It’s well-known that estimating regression function is very difficult in high-dimensional spaces. Sometimes this phenomenon is referred to as curese of dimensionality. The following example is adapted from one section and an exercise problem in the book A Distribution-Free Theory of Nonparametric Regression by László Györfi, et al. This example shows that in the case of high dimension, it’s not possible to densely cover the space of $X$ with sample $X_{1}, \ldots, X_{n}$, even if sample size $n$ is quite large.
Let $X, X_{1}, \ldots, X_{n}$ be a random sample from the uniform distribution on $[0,1]^d$. For large $d$, we’ll examine the quantity
\[\E\left[ \min_{i=1,...,n} \| X-X_i\| \right],\]which can be considered as the expected distance of $X$ from the sample $X_1,…,X_n$. Let’s don’t specify the type of the norm for now. Directly, we have
\[\begin{aligned} \E\left[ \min_{i=1,...,n} \| X-X_i\| \right] &= \int_0^{\infty} P\left( \min_{i=1,...,n} \| X-X_i\| > t \right)~dt \\ & = \int_0^{1} 1- P\left( \min_{i=1,...,n} \| X-X_i\| \le t \right)~dt. \end{aligned}\]We may use the union bound on the last probability:
\[\begin{aligned} P\left( \min_{i=1,...,n} \| X-X_i\| \le t \right) &= P\left( \bigcup_{i=1}^n \left\{ \| X-X_i\| \le t \right\} \right) \\ &\le \sum_{i=1}^n P\left( \| X-X_i\| \le t \right)\\ & = n P(\| X-X_i\| \le t ). \end{aligned}\]For supremum norm $\Vert\cdot\Vert_\infty$, the above quantity is easy to bound:
\[\begin{aligned} P(\| X-X_i\|_\infty \le t ) & = P\left( \bigcap_{j=1}^d \left\{\vert X^{(j)}-X_i^{(j)}\vert \le t \right\}\right)\\ & = \left[1-(1-t)^2\right]^d = (2t-t^2)^d \le (2t)^d. \end{aligned}\]Therefore, we have
\[\begin{aligned} \E\left[ \min_{i=1,...,n} \| X-X_i\|_\infty \right] & = \int_0^{1}1- P\left( \min_{i=1,...,n} \| X-X_i\|_\infty \le t \right)~dt\\ &\ge \int_0^{2^{-1}n^{-1/d}}1- P\left( \min_{i=1,...,n} \| X-X_i\|_\infty \le t \right)~dt\\ & \ge 2^{-1}n^{-1/d}- 2^d n \int_0^{2^{-1}n^{-1/d}} t^{d}~dt \\ & = \frac{d}{d+1}\cdot \frac{1}{2n^{1/d}}. \end{aligned}\]When the dimension $d$ is a large fixed number, the first term is about 1. However, for large $d$, $\frac{1}{2n^{1/d}}$ decreases very slowly in $n$. Hence, for large $d$, $\frac{1}{2n^{1/d}}$ will not be close to zero even if $n$ is quite large. When $d=20$, we compute the above quantity in R for $n = 1000, 10000, 100000$ and $1000000$:
> 20/21*1/2*c(1000, 10000, 100000, 1000000)^(-1/20)
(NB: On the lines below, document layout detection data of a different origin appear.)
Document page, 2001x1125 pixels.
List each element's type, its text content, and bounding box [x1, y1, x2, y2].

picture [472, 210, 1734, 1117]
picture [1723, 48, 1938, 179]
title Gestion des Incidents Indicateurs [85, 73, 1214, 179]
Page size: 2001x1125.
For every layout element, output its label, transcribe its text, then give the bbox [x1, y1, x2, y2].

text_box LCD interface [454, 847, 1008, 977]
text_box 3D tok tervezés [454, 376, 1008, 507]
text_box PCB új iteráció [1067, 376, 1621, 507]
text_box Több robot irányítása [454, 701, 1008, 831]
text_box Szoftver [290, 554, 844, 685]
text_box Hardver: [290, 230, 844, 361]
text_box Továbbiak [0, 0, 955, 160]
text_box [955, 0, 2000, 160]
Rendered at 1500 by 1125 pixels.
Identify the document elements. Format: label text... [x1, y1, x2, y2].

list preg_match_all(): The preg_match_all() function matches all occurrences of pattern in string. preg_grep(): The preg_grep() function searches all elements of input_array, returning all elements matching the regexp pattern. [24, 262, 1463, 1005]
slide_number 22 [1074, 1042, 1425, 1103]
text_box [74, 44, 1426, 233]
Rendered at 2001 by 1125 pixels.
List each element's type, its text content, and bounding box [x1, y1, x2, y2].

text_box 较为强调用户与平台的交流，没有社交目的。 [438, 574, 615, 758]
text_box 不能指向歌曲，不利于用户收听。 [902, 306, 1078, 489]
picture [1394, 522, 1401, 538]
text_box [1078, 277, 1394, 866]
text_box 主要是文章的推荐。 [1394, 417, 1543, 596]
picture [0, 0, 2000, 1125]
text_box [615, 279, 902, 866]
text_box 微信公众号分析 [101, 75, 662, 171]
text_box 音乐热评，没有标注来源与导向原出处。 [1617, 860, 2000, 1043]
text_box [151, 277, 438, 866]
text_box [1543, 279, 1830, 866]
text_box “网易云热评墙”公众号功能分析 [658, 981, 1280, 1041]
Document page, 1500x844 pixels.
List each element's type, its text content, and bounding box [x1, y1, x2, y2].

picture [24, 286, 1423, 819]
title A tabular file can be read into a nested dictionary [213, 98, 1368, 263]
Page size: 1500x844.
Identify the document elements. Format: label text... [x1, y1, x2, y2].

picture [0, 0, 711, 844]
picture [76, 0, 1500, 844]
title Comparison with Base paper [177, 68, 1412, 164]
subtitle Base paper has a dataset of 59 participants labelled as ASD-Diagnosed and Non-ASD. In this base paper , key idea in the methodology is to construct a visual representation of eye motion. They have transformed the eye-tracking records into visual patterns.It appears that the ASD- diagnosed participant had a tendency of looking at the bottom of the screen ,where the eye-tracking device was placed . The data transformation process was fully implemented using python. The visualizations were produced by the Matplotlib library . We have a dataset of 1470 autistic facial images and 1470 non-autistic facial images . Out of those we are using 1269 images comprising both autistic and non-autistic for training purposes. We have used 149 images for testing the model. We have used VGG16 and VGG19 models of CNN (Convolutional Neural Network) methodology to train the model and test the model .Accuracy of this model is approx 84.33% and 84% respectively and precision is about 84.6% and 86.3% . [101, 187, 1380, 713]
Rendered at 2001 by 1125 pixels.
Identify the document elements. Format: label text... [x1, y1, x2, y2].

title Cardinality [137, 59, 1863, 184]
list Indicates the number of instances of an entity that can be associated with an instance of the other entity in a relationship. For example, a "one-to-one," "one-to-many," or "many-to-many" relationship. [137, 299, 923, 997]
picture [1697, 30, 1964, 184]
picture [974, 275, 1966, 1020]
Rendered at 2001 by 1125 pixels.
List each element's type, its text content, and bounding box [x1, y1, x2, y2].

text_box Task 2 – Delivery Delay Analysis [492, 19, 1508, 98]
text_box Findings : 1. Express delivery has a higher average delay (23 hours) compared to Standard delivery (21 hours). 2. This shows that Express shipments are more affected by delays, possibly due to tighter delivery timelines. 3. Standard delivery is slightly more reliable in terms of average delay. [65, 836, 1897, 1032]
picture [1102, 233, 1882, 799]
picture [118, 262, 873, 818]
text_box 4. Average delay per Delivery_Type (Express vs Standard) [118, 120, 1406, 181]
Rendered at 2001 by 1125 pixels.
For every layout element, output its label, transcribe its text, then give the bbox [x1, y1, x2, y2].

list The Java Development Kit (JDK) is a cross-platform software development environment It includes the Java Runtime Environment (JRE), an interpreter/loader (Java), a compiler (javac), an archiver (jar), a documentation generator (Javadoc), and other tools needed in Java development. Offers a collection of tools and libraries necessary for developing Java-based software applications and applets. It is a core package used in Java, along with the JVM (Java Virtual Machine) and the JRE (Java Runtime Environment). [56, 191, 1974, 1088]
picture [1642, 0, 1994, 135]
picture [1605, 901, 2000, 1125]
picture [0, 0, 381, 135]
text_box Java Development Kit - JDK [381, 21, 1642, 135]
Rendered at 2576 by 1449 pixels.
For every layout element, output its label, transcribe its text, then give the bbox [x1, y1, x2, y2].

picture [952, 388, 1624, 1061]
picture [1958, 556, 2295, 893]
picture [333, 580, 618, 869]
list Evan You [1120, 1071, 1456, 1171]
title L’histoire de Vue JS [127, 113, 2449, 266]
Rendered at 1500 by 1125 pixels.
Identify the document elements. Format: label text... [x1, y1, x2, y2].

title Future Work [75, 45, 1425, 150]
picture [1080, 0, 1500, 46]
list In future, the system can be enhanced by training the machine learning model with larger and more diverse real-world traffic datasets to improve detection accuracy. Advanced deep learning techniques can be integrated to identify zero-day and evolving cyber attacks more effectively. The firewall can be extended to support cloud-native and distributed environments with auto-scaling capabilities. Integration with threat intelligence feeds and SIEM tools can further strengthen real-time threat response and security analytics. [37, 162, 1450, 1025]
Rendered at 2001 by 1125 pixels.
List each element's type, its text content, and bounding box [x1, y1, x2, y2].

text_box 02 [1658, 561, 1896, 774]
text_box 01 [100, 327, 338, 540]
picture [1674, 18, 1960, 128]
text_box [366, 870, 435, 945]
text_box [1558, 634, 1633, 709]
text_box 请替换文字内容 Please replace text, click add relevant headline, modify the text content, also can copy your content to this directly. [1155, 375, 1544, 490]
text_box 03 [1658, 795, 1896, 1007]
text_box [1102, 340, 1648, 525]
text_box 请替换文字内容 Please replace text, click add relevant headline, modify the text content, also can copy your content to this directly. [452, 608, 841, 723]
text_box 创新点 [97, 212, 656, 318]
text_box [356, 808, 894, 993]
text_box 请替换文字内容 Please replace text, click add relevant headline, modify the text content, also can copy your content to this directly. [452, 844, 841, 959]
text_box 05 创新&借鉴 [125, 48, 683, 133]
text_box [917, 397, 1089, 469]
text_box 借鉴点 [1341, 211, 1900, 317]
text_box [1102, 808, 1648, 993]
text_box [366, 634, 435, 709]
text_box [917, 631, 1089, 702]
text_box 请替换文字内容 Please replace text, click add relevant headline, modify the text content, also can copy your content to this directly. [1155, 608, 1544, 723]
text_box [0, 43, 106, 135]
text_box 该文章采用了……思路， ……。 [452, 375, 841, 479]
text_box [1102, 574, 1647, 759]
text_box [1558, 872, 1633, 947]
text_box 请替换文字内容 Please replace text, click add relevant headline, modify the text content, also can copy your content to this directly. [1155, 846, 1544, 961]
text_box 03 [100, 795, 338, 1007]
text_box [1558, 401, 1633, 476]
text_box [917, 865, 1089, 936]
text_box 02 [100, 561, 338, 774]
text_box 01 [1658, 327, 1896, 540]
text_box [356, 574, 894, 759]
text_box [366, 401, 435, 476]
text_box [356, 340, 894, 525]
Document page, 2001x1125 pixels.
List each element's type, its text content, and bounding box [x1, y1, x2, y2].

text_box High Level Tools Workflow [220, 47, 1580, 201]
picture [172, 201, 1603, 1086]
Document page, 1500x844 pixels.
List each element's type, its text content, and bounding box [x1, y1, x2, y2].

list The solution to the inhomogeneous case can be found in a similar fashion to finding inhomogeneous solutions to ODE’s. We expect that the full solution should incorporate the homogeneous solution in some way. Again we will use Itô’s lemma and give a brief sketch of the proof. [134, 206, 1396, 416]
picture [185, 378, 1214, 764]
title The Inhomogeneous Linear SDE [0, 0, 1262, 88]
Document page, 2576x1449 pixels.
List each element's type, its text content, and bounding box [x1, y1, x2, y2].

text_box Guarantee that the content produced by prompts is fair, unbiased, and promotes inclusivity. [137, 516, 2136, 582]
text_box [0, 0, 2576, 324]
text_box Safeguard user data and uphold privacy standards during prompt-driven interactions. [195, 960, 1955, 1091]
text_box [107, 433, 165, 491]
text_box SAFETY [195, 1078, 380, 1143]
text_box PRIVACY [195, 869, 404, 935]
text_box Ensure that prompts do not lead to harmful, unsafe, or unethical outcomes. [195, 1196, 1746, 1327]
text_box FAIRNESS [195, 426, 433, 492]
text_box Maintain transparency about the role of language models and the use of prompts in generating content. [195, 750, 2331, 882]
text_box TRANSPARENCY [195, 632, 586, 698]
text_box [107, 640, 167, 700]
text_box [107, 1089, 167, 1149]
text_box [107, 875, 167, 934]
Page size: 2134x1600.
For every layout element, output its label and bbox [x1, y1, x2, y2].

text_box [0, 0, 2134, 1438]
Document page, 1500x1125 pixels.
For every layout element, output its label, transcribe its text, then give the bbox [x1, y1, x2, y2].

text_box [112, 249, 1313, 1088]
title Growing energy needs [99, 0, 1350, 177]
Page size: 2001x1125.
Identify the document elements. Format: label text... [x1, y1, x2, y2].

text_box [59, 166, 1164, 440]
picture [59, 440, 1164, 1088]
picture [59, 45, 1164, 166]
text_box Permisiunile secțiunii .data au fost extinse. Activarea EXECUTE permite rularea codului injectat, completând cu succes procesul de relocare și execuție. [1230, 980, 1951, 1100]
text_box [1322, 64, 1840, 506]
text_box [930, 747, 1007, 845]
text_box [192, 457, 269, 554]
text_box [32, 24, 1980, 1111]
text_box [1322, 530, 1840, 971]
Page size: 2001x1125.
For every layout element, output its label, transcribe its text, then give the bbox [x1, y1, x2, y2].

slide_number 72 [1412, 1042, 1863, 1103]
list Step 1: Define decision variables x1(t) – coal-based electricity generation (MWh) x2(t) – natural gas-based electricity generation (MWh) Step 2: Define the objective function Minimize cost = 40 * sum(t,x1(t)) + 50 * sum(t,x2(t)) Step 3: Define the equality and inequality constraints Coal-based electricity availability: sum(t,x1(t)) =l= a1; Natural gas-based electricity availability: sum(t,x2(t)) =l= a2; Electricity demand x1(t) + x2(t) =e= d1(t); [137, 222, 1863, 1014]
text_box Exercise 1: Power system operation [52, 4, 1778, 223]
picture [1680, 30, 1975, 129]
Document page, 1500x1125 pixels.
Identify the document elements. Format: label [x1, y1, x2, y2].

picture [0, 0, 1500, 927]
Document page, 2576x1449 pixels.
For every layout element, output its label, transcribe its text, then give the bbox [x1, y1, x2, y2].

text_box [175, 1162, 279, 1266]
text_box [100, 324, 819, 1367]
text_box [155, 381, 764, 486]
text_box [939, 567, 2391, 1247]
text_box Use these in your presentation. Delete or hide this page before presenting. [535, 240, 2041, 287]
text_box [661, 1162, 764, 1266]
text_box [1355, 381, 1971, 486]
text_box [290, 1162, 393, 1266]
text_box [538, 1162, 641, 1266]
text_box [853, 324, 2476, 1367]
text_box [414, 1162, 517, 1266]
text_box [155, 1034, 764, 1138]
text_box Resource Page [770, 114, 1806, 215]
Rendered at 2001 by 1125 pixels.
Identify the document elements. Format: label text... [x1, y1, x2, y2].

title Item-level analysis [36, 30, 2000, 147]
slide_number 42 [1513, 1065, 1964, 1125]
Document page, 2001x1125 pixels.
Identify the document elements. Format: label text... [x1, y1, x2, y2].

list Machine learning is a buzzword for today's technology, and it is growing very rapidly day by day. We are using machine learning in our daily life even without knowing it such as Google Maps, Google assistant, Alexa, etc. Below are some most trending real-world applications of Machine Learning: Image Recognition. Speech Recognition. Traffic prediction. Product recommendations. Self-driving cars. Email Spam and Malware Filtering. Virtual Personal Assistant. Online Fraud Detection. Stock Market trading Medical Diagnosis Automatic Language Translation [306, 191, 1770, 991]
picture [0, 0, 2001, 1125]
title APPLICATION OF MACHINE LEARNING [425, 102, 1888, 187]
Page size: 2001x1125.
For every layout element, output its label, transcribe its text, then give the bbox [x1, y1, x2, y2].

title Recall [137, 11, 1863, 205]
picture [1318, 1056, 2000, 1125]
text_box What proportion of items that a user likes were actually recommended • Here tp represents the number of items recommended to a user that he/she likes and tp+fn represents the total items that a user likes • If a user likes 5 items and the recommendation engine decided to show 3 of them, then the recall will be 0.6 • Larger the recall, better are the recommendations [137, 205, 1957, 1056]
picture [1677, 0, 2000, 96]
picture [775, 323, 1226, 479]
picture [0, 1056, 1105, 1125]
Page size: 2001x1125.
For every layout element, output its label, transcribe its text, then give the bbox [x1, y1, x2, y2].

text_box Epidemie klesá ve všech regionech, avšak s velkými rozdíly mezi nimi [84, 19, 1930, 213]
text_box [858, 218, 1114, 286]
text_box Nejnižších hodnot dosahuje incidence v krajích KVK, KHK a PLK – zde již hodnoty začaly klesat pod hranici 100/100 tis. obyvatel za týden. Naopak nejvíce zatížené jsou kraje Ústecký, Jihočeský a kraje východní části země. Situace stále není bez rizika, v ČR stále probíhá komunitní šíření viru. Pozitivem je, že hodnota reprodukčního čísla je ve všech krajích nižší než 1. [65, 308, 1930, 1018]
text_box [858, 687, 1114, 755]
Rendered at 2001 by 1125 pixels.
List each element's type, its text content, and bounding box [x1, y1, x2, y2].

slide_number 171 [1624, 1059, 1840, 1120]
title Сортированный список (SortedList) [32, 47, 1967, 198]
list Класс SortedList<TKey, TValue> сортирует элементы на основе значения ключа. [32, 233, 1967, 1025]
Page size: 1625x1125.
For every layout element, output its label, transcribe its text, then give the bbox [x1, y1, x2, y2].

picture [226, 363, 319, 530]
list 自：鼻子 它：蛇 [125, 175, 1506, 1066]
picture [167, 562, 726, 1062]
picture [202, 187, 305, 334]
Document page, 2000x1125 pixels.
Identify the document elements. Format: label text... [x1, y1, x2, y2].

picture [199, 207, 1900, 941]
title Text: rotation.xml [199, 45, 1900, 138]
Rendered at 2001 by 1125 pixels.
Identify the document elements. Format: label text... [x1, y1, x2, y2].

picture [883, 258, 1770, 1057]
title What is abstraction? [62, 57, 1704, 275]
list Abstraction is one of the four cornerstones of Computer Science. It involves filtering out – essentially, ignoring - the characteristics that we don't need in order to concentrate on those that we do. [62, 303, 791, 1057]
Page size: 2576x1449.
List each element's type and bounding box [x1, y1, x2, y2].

[1] 0.3371170 0.3004559 0.2677816 0.2386606
We can see that the distance is quite a bit away from zero even if $n$ is 1000000.
Let’s now check what happens for Euclidean norm $\Vert\cdot\Vert_2$. In this case, we have
\[P(\| X-X_i\|_2 \le t ) = V_n(t) = \frac{ \pi^{\frac{d }{2}}}{\Gamma\left(\frac{d}{2}+1 \right)} t^{d},\]where $V_n(t)$ is the volume of $d$-dimensional ball with radius $t$. Therefore, we have
\[\begin{aligned} \E\left[ \min_{i=1,...,n} \| X-X_i\|_2 \right] & = \int_0^{1}1- P\left( \min_{i=1,...,n} \| X-X_i\|_2 \le t \right)~dt\\ &\ge \int_0^{\frac{\Gamma\left(\frac{d}{2}+1 \right)^{1/d}}{\sqrt{\pi} n^{1/d}}}1- P\left( \min_{i=1,...,n} \| X-X_i\|_2 \le t \right)~dt\\ & = \frac{\Gamma\left(\frac{d}{2}+1 \right)^{1/d}}{\pi^{1/2} n^{1/d}}- \frac{ n\pi^{\frac{d }{2}}}{\Gamma\left(\frac{d}{2}+1 \right)} \int_0^{\frac{\Gamma\left(\frac{d}{2}+1 \right)^{1/d}}{\pi^{1/2} n^{1/d}}} t^{d}~dt \\ & = \frac{\Gamma\left(\frac{d}{2}+1 \right)^{1/d}}{\pi^{1/2} n^{1/d}} - \frac{ n\pi^{\frac{d }{2}}}{\Gamma\left(\frac{d}{2}+1 \right)} \frac{\pi^{-d/2-1/2} n^{-1-1/d}\Gamma\left(\frac{d}{2}+1 \right)^{1+1/d}}{d+1} \\ & = \frac{\Gamma\left(\frac{d}{2}+1 \right)^{1/d}}{\pi^{1/2} n^{1/d}}\left( 1 - \frac{1 }{(d+1) } \right) = \frac{\Gamma\left(\frac{d}{2}+1 \right)^{1/d}}{\pi^{1/2} } \cdot \frac{d }{d+1 }\cdot \frac{1}{n^{1/d}}. \end{aligned}\]When the dimension $d$ is a large fixed number, the first two terms are constants (actually, one may use Stirling’s formula for Gamma function $\Gamma(z+1)\sim \sqrt{2\pi z}(\frac{z}{e})^{z}$ to check the behavior). However, as discussed in the first case, the behavior of $\frac{1}{n^{1/d}}$ in $n$ tells us that the above quantity will not be close to zero either, even if $n$ is large.